◆ **任务要求 1**:
根据关于 requests 模块的文段回答下列问题：
(a) requests 是否为 Python 自带的模块？
(b) 文中列出了哪些 HTTP 请求类型？
(c) 传给 params 的字典中，值为 None 的键会怎样处理？
◆ **任务要求 2**:
用两句话概括关于 requests 模块的文段。
◆ **任务要求 3**:
接着关于 requests 模块的文段最后一行，写出后面的内容。

◆ **给定文段**:
• Python模块-requests(一)


    requests不是python自带的,使用前需要安装

    • 发送请求

    HTTP请求类型有GET,POST,PUT,DELETE,HEAD和OPTIONS

    使用requests发送请求的方法如下:

    >>> import requests
    >>> r = requests.get("http://httpbin.org/get") #发送GET请求
    >>> r = requests.post("http://httpbin.org/post") #发送POST请求
    >>> r = requests.put("http://httpbin.org/put") #发送PUT请求
    >>> r = requests.delete("http://httpbin.org/delete") #发送DELETE请求
    >>> r = requests.head("http://httpbin.org/get") #发送HEAD请求
    >>> r = requests.options("http://httpbin.org/get") #发送OPTIONS请求
    
    • 传递URL参数

    params参数会对传入的参数进行拼接处理

    通常使用params传的参数为字典的格式

    >>> import requests
    >>> payload = {"word":"test","page":11}
    >>> r = requests.get("http://httpbin.org/get", params=payload)
    >>> print(r.url) #打印r里的url参数的值
    http://httpbin.org/get?word=test&page=11
    

    字典里的值还可以是列表

    >>> payload = {"word":"test","page":[1,2,3]}
    >>> r = requests.get("http://httpbin.org/get", params=payload)
    >>> print(r.url)
    http://httpbin.org/get?word=test&page=1&page=2&page=3
    

    字典中的值为None的键将不会被传参数到url里

    >>> payload = {"word":"test","page":None}
    >>> r = requests.get("http://httpbin.org/get", params=payload)
    >>> print(r.url)
    http://httpbin.org/get?word=test
    

    params传的参数也可以直接是字符串

    >>> payload = "word=test&page=11"
    >>> r = requests.get("http://httpbin.org/get", params=payload)

◆ **记录资料**:
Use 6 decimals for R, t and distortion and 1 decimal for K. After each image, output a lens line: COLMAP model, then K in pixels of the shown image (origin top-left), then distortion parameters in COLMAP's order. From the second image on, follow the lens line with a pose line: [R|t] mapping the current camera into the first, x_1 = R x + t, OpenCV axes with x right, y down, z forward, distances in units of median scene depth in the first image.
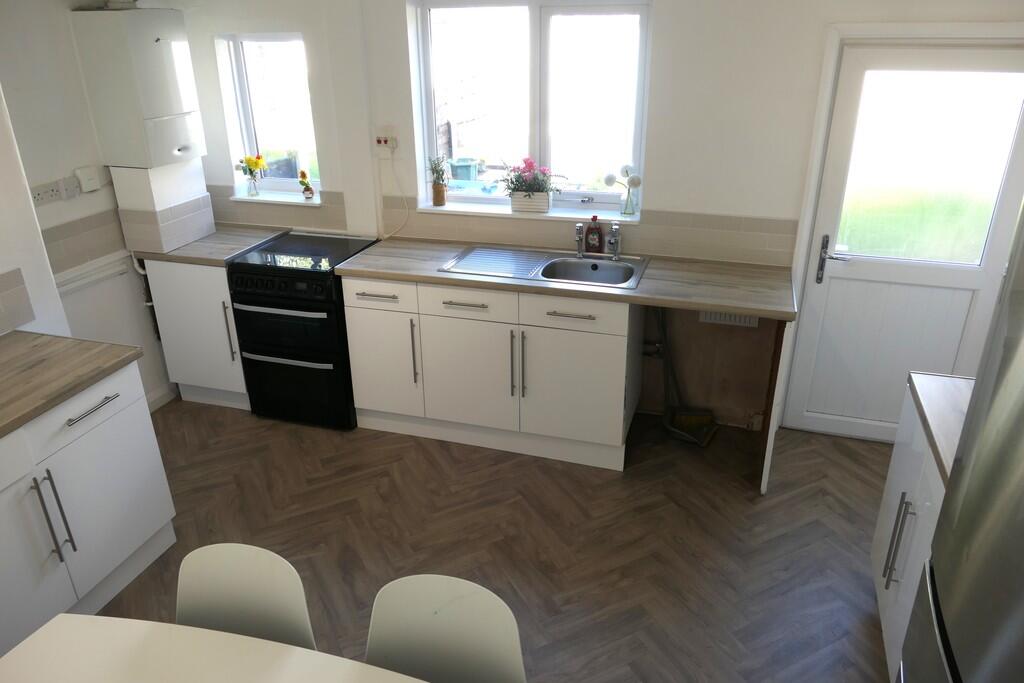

◆ **作答区域 1**:
(a) 不是，使用前需要安装。
(b) GET、POST、PUT、DELETE、HEAD 和 OPTIONS。
(c) 这样的键不会被传到 URL 里。

◆ **作答区域 2**:
requests 不是 Python 自带的模块，需要安装后才能使用，可以用它发送 GET、POST、PUT、DELETE、HEAD 和 OPTIONS 请求。传递 URL 参数时使用 params，通常传入字典：字典的值可以是列表，值为 None 的键不会出现在 URL 里；params 也可以直接传入字符串。

◆ **作答区域 3**:
    >>> print(r.url)
    http://httpbin.org/get?word=test&page=11
    
    • 响应内容

    requests能读取服务器响应的内容

    >>> r = requests.get("https://www.cnblogs.com/")
    >>> r.text #获取网页源代码
    '''此处为网页源代码'''
    >>> r.encoding #查看网页源代码的编码
    'utf-8'
    >>> r.encoding = 'GBK' #把网页源码的编码改为gbk
    >>> r.encoding #再调用的时候,发现网页编码变成了gbk了
    'GBK'
    
    • 二进制响应内容

    对于非文本请求,requests也能用字节的方式来访问请求响应体

    >>> r = requests.get("http://p1.ifengimg.com/a/2018_06/75880eeacd0823d_size11_w230_h152.jpg")
    >>> r.content
    '''此处为bytes类型的图片内容'''
    >>> r.text
    '''一堆乱码'''
    

    该方式也能用于文本请求,不过返回的结果为bytes类型

    >>> r = requests.get("https://www.cnblogs.com/")
    >>> r.text
    '''此处为文本类型的网页源代码'''
    >>> r.content
    '''此处为bytes类型的网页源代码'''
    
    • JSON响应内容

    requests中也有一个内置的json解码器,帮助我们处理json数据

    >>> import requests
    >>> r = requests.get("https://github.com/timeline.json")
    >>> r.json()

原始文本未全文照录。